2 Last night the room was so cold I dreamed we were in Pittsburgh again, where winter persisted and we fell asleep in the last seat of the 71 Negley, dark mornings going to work. How I wish we didn't hate those years while we lived them. Those were days of books, days of silences stacked high as the ceiling of that great, dim hall where we studied. I remember the thick, oak tabletops, how cool they felt against my face when I lay my head down and slept.
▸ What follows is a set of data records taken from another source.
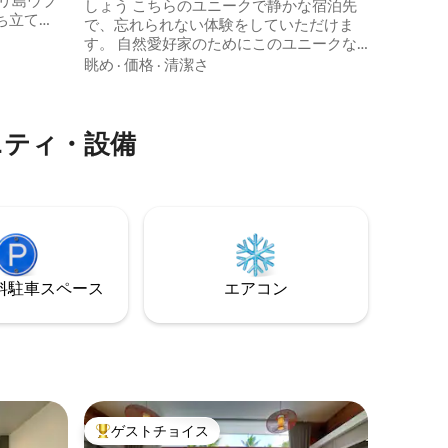
北部の山
しょう こちらのユニークで静かな宿泊先
ち立て
で、忘れられない体験をしていただけま
を楽しめ
す。 自然愛好家のためにこのユニークな
家をデザインしました。自然の中に滞在
眺め
·
価格
·
清潔さ
モロッコ
しているような気分になれます。ベッド
ラクゼー
をバルコニーに引き出すことができ、最
りのある
も美しい夕日とジャングルを楽しむこと
ニティ・設備
ができます。 ベッドの横には素晴らしい
クなキャ
大きな湯船があります（フラワーバスに
で、リラ
は追加料金がかかります） ブランコとハ
い。
ンモックもあります。 プライベートな自
然デザインのプールもあります。
⁠車ス⁠ペ⁠ー⁠ス
エアコン
ト
ゲストチョイス
大好評のゲストチョイスです。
3 How long your hair has grown.
Gradually, December.
4 There will come a day one of us will have to imagine this: you, after your bath, crosslegged on the bed, sleepy, patient, while I braid your hair.
5 Here, what's made, these braids, unmakes itself in time, and must be made again, within and against time. So I braid your hair each day. My fingers gather, measure hair, hook, pull and twist hair and hair. Deft, quick, they plait, weave, articulate lock and lock, to make and make these braids, which point the direction of my going, of all our continuous going. And though what's made does not abide, my making is steadfast, and, besides, there is a making of which this making-in-time is just a part, a making which abides beyond the hands which rise in the combing, the hands which fall in the braiding, trailing hair in each stage of its unbraiding.
6 Love, how the hours accumulate. Uncountable. The trees grow tall, some people walk away and diminish forever. The damp pewter days slip around without warning and we cross over one year and one year.